**DATASET EXTRACT**
# # # #

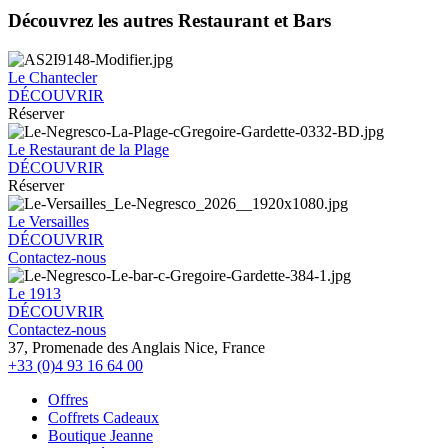
Découvrez les autres Restaurant et Bars
Le Chantecler
DÉCOUVRIR
Réserver
Le Restaurant de la Plage
DÉCOUVRIR
Réserver
Le Versailles
DÉCOUVRIR
Contactez-nous
Le 1913
DÉCOUVRIR
Contactez-nous
37, Promenade des Anglais Nice, France
+33 (0)4 93 16 64 00
Offres
Coffrets Cadeaux
Boutique Jeanne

# # # #

Return all lines of the material above in which "Restaurant" occurs.

Découvrez les autres Restaurant et Bars
Le Restaurant de la Plage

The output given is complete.